Jean-Baptiste Colbert reputedly said: "The art of taxation consists in so plucking the goose as to procure the largest quantity of feathers with the least possible amount of hissing".
The Centre for Economic Justice at the Institute for Public Policy Research (IPPR) has had a good go at producing a hissless pluck in its latest work "Just Tax: reforming the taxation of income from wealth and work".
Tax gains as income
Their first suggestion is to bring capital gains into the calculation of income tax rather than keeping CGT as a separate tax.
As the IPPR put it, "income from wealth should be taxed the same as income from work." Why should we be taxed at one rate if someone pays us £100 for digging a ditch, and at a different and lower rate for sitting at home while someone pays us a £100 dividend on shares?
Indeed, we might consider the tax rate for profiting from doing practically nothing ought reasonably to be higher than for working. Who remembers Investment Income Surcharge from the seventies? Tax policy making has a very short memory.
The authors suggest this change might involve the inclusion of either an indexation allowance or a "rate of return" allowance based on bond yields, but they also model the impact of no inflation allowance for capital gains at all.
If you think about it, no one reduces your income tax rate to account for inflation when you get a cost of living pay rise.
The IPPR proposes "a formula-based system for income tax, with a single, gradually-rising tax schedule which is applied to all sources of income regardless of origin."
What this appears to mean is the abolition of NICs and their replacement with a combined income-and-NICs tax. Given the conceptual leap of making Universal Credit claimants undertake tasks "in exchange for your benefits" the concept of "national insurance" has probably already been consigned to history.
The IPPR paper takes no account of the concept of contributory national insurance, but I suspect any realistic proposals to enact their recommended change might reignite this particular discussion.
Income tax rates
The IPPR paper includes some interesting modelling of the current cliff edges in tax rates (accepting for the moment the idea of NICs as a tax) that result from the different "units" of current taxation.

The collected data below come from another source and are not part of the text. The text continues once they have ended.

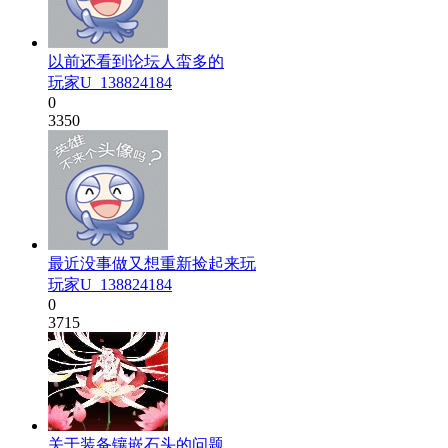
以前还看到论坛人蛮多的
玩家U_138824184
0
3350
最近没事做又想重新捡起来玩
玩家U_138824184
0
3715
关于装备镶嵌石头的问题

These cliff edges occur due to the different definitions of income and different thresholds for tax and NICs. The modelling looks at the proposals put forward in the last Labour and Lib Dem manifestos and their own ideas.
The IPPR arguments have some merit, particularly as the impact seems to be positive for everyone except the very wealthiest and the "smoothing" of the rate of increase is much easier to explain.
Strengths and weaknesses
The strength of the IPPR paper is in their modelling of the financial results from the tax changes they propose. Who wouldn't want a relatively painless £143bn increase in the tax take?
The weakness is that they set out their data sources and the assumptions they have made, which is the correct approach. However, this makes it relatively easy to spot when those assumptions are actually built on straw.
The HMRC data simply doesn't have the granularity necessary to model for every eventuality, including behavioural changes. I suspect this is also the case with the Treasury's own modelling.
On the whole, this IPPR paper is a good attempt at reconciling the desire for a larger tax take with the proviso that this doesn't mean one having to pay anything more oneself.
The proposals are sensible, achievable and costed, which should mean they are on any government's radar. They would also represent the most radical simplification of the tax system for years.
Are we taking bets on whether any government will adopt them?